Todd Tobias's interest in the American Football League began in 1998, when he wrote my master's thesis about Sid Gillman. He created this site to educate and entertain football fans with the stories of the American Football League, 1960-1969. You can follow Todd and get more AFL history on Twitter @TalesfromtheAFL.

8 Responses to Super Bowl I Photo Gallery

  1. 1967 says:

    Fashion maven 1967 offers his take: great pictures from a great era/time. Those white on white road uniforms of the Chiefs – beautiful – said the reason I fell in love with KC from an aesthetic point of view, unis same as schemes on field.

    I actually liked their road uniforms better than their home versions – still do (minus the nose-bleed red pants worn today of course & too the poor choice same wear white socks, latter even when they occasionally wear white on white, road, an fashion disaster, only contrast needed the red helmet, pant stripes & socks.

    The look back then Chiefs as well Packers as the rest the teams was clean, not too garish or busy. To see how bad design is today, take a gander at the Tampa Bay Buccaneers ‘new’ uniforms (and be prepared to turn into a pillar of salt.)

    FWIW, that picture of Willie Mitchell of the Chiefs isn’t of him carrying the football, rather is likely an after touchdown point attempt by GB or possibly an punt (I’m not aware what players the Packers used on their kick teams.) Do note Lionel Aldridge (far L) & Willie Davis (far R) are present as well as OT Forrest Gregg (center R). The only time Willie Mitchell touched the ball that day was on an interception vs Starr, late in the game.

    Alas, what might have been had Willie made his int or at least knocked down the pass McGee’s fluke td/Starr’s poor throw on GB’s first td… well, but we shall never know.

  2. Paul Beaver says:

    Saw a book at Half Price Book Stores called “Lombardi’s Playbook”.

    Very simplistic book, in which Lombardi was very respectful of the Chiefs.

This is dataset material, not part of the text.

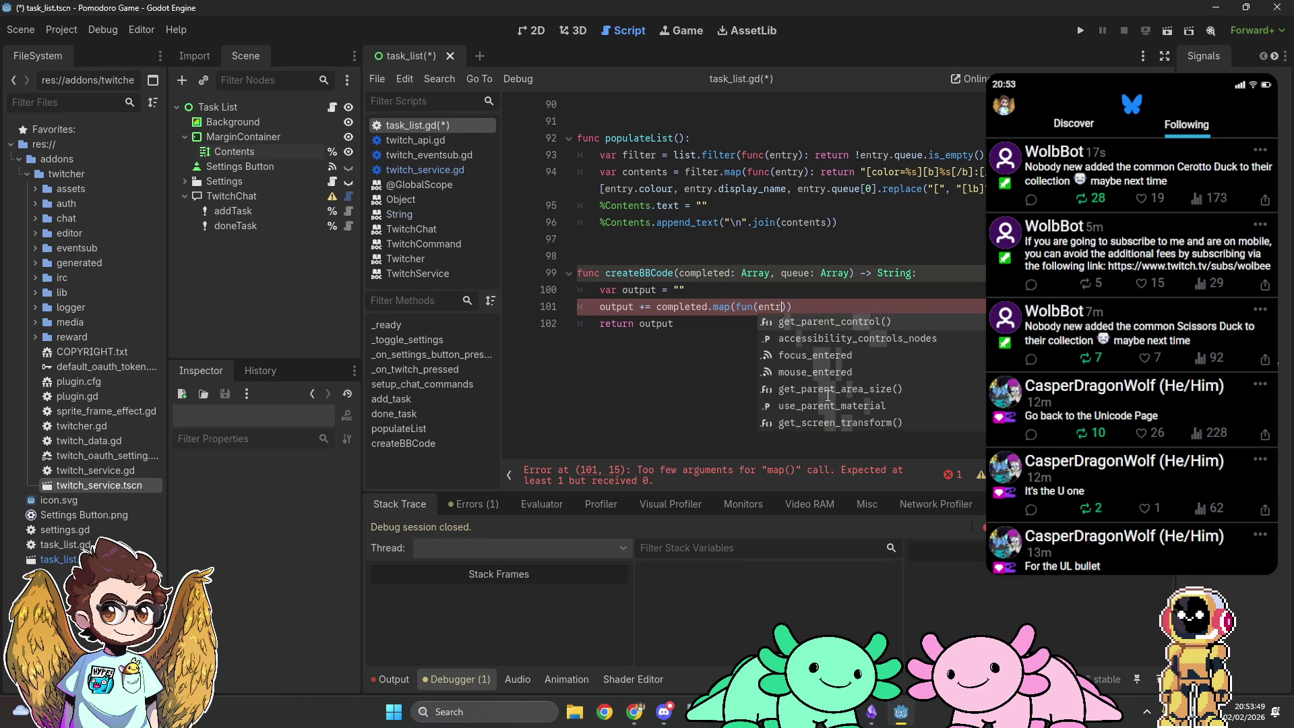
text())
text(: return )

Book shows play cards and Lombardi’s attitude toward the game of football.

    Lombardi & the Packers were tight Super Bowl I pre-game….but Vince tried to loosen them up by doing a little soft-shoe dance when they got off the team bus.

    Sherrill Headrick, LB for the Chiefs, said that the Packers had great blocking schemes and were difficult to figure out.

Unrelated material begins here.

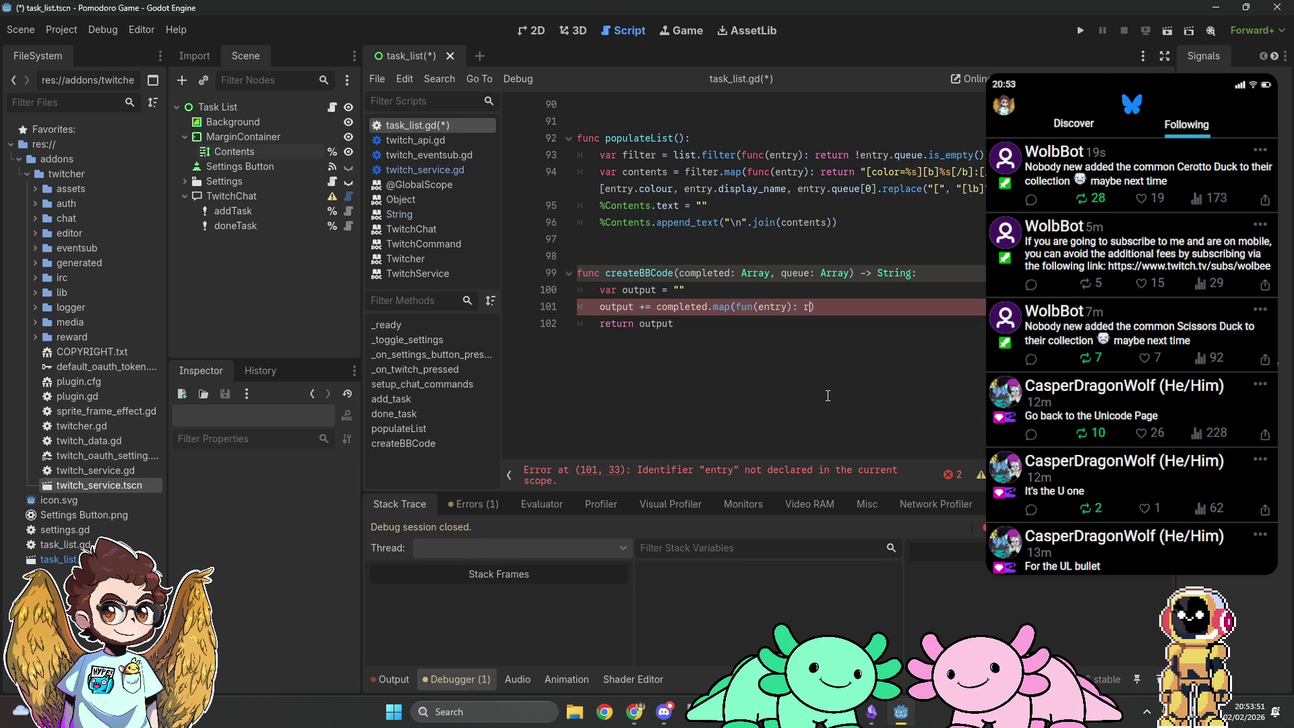
text([)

    The book has very little on Super Bowl 2 against the Raiders, but in fact the Packers had lost Taylor & Hornung during the off-season, and other players during the regular season. In reality, the Raider really should have done better in that game against an aging Green Bay team.

    • Tom says:

      To follow the comment concerning SB 2, the aging Packers had three weeks after their win over the Rams in the NFL final to heal and prepare and had been there before.The Raiders had two weeks after their shellacking of Houston in the AFL final and obviously were not as focused as the Pack and the injury to Lamonicas throwing hand played a role as well.
      The extra time between the league finals was of great benefit to GB and the advantage cannot be underestimated. Imagine now if one team was allowed an additional week to prepare and recuperate, you can’t, it’s unimaginable.

  3. Joe Allwood says:

    Paul, in a regular season game, Oakland might have been more competitive, but the Packers all knew they were playing for Lombardi in his last game as Packer Head Coach. There was no way they would be denied.

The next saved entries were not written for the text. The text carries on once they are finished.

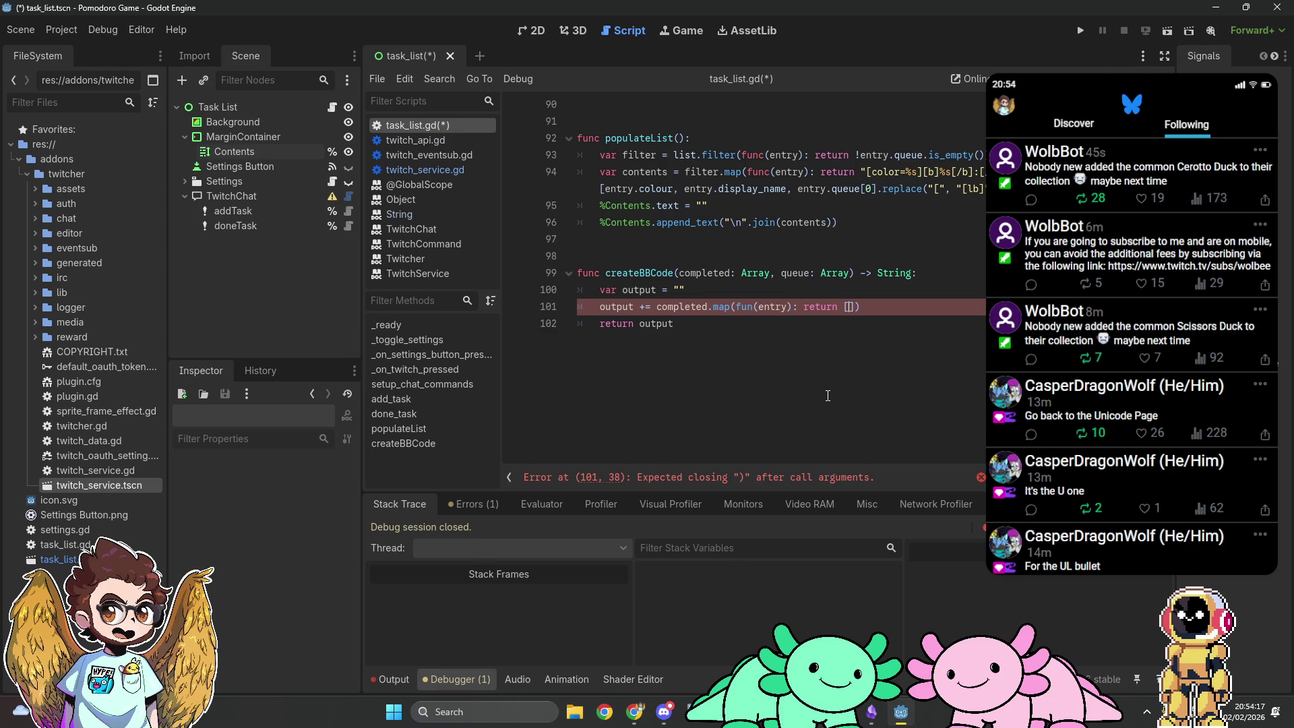
text(")
key(BackSpace)
key(BackSpace)
Step: Try pasting a ☑ from clipboard history into the return string, then delete it
key(super+ctrl+v)
key(Escape)
key(super+v)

  4. Probably the biggest play of the game was Dawson’s interception. I think the Chief’s felt they were in the game at halftime. They were a much better team than the score indicated. I think if my recollection is correct the next years opening exhibition game they spanked NFL Bears 66-24. Only an exhibition but a little relief for some. Of course the Packers were a better team. The 1970 Chief’s were steamrollers. Maybe the best AFL team ever.

  5. Rick Wigington says:

    Chiefs should’ve worn the red pants.

  6. BertLawlor says:

    I was 10 at the time of this game and even though we lived 30 miles north of Boston, my brother and I were actually Packers fans. We had a neighbor (Bill Quinlan) who had once played for the Pack (also Steelers and Eagles) so that was our connection. Our second favorite team was the Patriots. I recall the game being carried by two of the three major networks (probably NBC and CBS.) I also remember telling my dad that we should have gone to the game because some of the TV shots showed the empty end of the Coliseum…surely we could have gotten tickets! The next summer, the Patriots held pre-season camp at Phillips Andover Academy and my brother and I were there daily shagging balls, filling water buckets, carrying blocking dummies…. anything to look busy and not be kicked out. It was only a short bike ride to PAA and we were there sunrise to sunset. Great times.